Gold demand drops 17% in Q2 year-over-year

In the Lead: “Everything Has a Price”

Gold prices opened with double-digit gains on Thursday and touched $1,817.90 per ounce ahead of the New York session’s start even as the US dollar reclaimed the 74.00 level on the trade-weighted index. For a change (but not much of one) silver tried to keep in lockstep with gold but managed only a 20 cent rise out of the market’s starting gate (to $40.44).

In day-to-day reversal of fortunes, platinum and palladium declined as some profit-taking emerged in the wake of yesterday’s rallies and as the impact of demand-based apprehension made itself felt in the trading pits. The former lost $1 (quoted at $1,836) and the latter fell $5 (to $767) as the action got underway in New York.
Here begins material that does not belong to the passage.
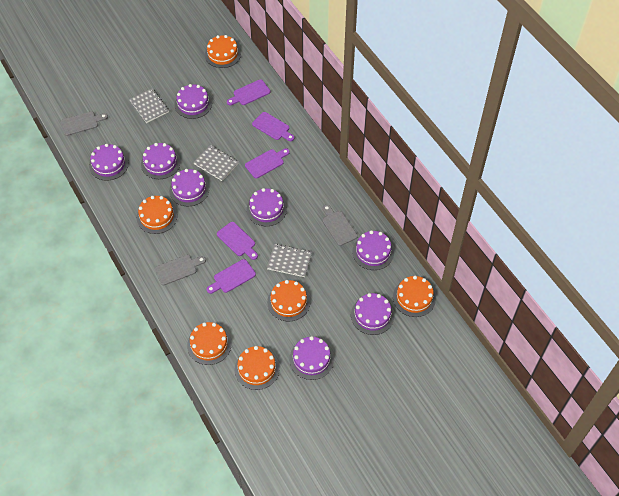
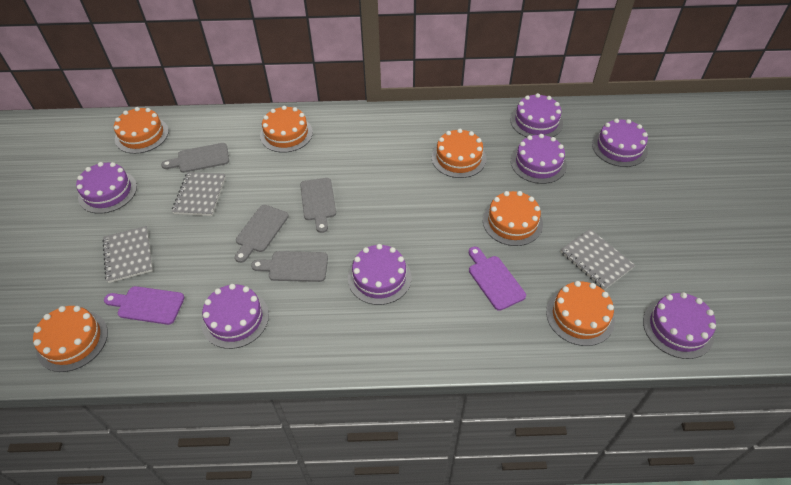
grey cutting board: 3 -> 4
purple cake: 8 -> 7
purple cutting board: 5 -> 2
Demand-oriented worries continued to batter industrial metals and crude oil as well at this juncture; losses of over 1.3 and up to 2% were tallied in base metals and black gold this morning, undoing yesterday’s attempts at a rally. In the background, crude oil was being hit with a 2.3% loss and was trading at $85.54 per barrel. While that price tag does not translate into $2 per gallon premium gas at your local friendly station just yet, fear not. Would be President-ess Bachmann promises such prices under her future putative leadership.

Of course, you are not being told just how such a feat (one that befits an evening with David Copperfield in Vegas) might be achieved. Suffice it to say, economists who have read the pledge conclude that the USA might see such prices only if and when deflation was decimating its economy at full speed. What price $2 gas? Don’t even go there…
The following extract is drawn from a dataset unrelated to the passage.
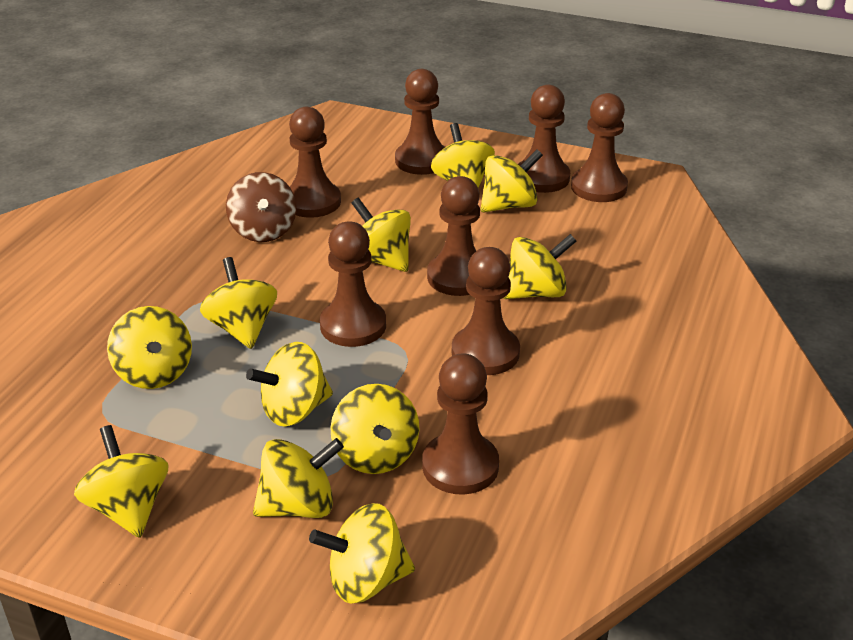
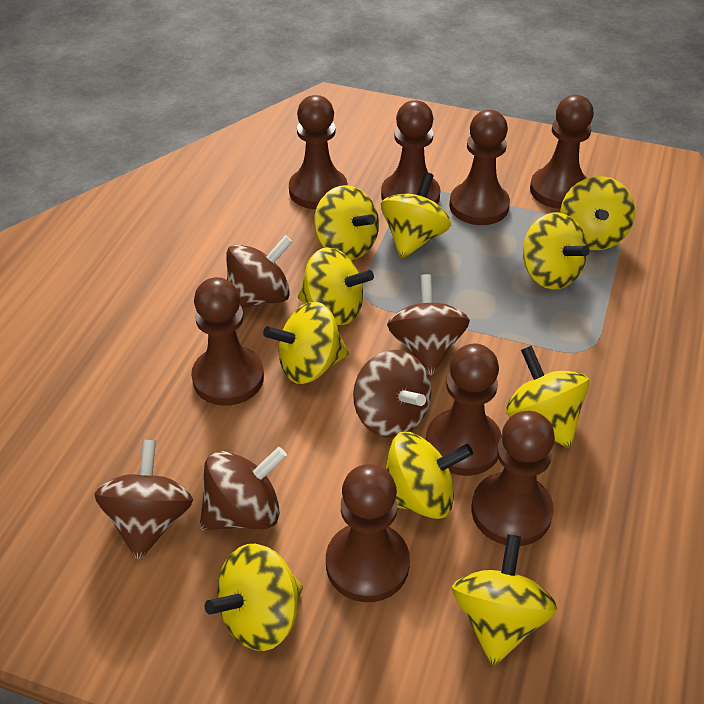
brown spinning top: 1 -> 5
yellow spinning top: 11 -> 10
A day of losses in overseas equity markets appeared to be set to continue on this side of the globe as well as the sun rose over North America this morning. Risk aversion and a generalized malaise continue to grip the investment psyche despite any concrete event (default, downgrade) or announcement that spells “doom.”

Nevertheless, at least in Morgan Stanley’s opinion, the US and the Old World are presently hovering “dangerously close to a recession.” As Lloyd Bridges might say in a sequel to “Airplane!” today: “Looks like I picked the wrong time to embark on fiscal tightening.” The difference-this time around-might be that China could be unable to step in and “pick up the slack” as it managed to do back in 2008, as it is itself actively trying to engineer a slowdown.

Anticipation of some kind of gloom, however, is at a fever-pitch and it is translating into yet another push in gold towards the record area visited just last week, near $1,820 per ounce. Data released in the US (CPI for now, the July LEI, and existing home sales later on) also contributed to the shaping of the markets as the day’s trading got underway. Meanwhile, the Swiss National Bank continued to try to keep the fire hose at full bore on the franc by adding more liquidity (80 billion Swissies’ worth to be exact) to the banking system there. Don’t count on much success just yet.